**Job**
Return the text of the items below word for word, leaving out the pictures.
>>>>>
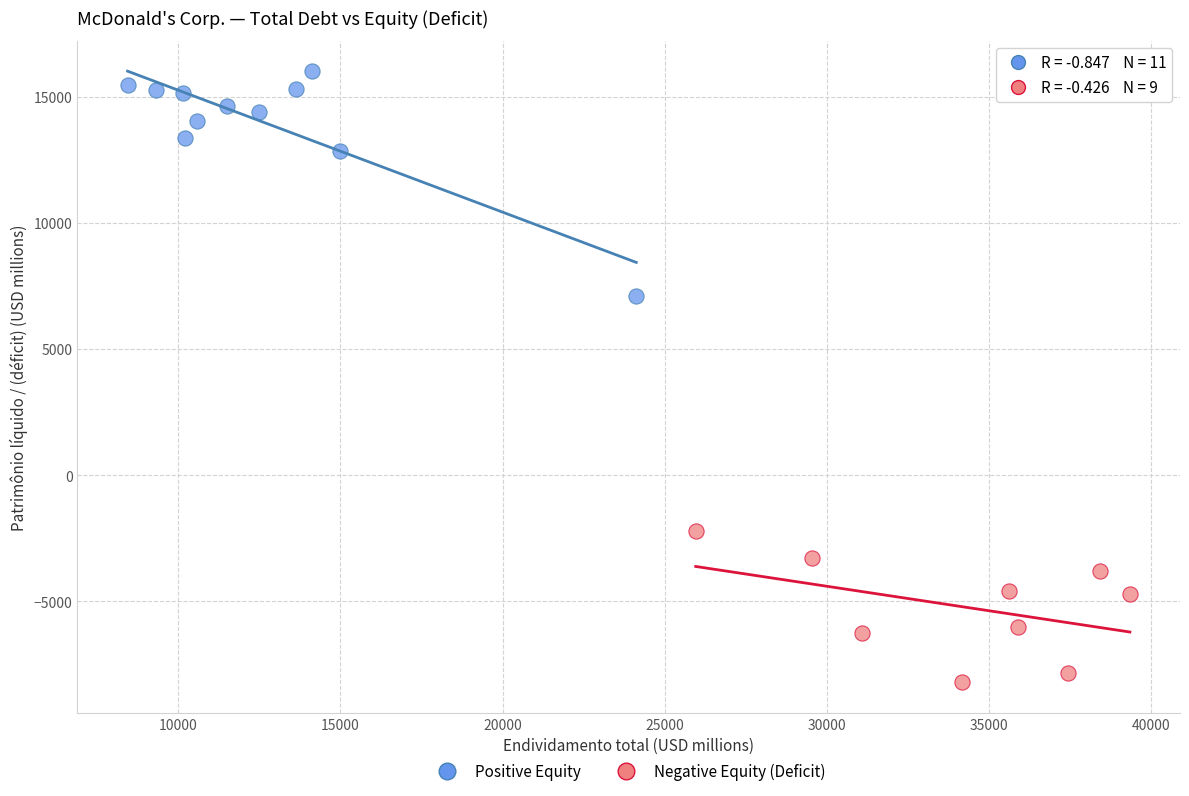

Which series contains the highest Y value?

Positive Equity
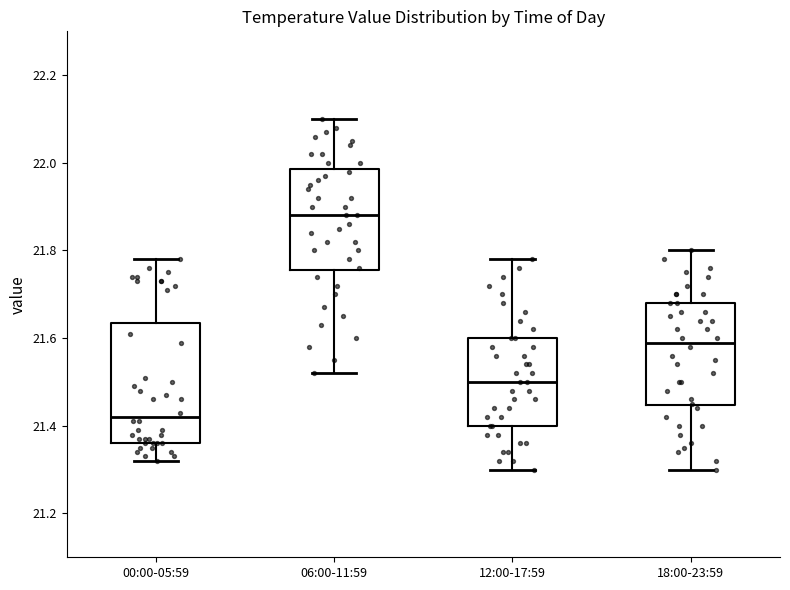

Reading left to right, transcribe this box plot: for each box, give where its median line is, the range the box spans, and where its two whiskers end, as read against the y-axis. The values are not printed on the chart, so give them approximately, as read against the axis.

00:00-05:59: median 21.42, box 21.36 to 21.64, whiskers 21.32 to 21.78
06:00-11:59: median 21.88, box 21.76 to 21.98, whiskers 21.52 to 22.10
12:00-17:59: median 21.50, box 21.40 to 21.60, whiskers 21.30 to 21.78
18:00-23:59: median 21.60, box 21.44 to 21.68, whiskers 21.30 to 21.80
<<<<<
**Response area**
Which series contains the highest Y value?

Positive Equity

Reading left to right, transcribe this box plot: for each box, give where its median line is, the range the box spans, and where its two whiskers end, as read against the y-axis. The values are not printed on the chart, so give them approximately, as read against the axis.

00:00-05:59: median 21.42, box 21.36 to 21.64, whiskers 21.32 to 21.78
06:00-11:59: median 21.88, box 21.76 to 21.98, whiskers 21.52 to 22.10
12:00-17:59: median 21.50, box 21.40 to 21.60, whiskers 21.30 to 21.78
18:00-23:59: median 21.60, box 21.44 to 21.68, whiskers 21.30 to 21.80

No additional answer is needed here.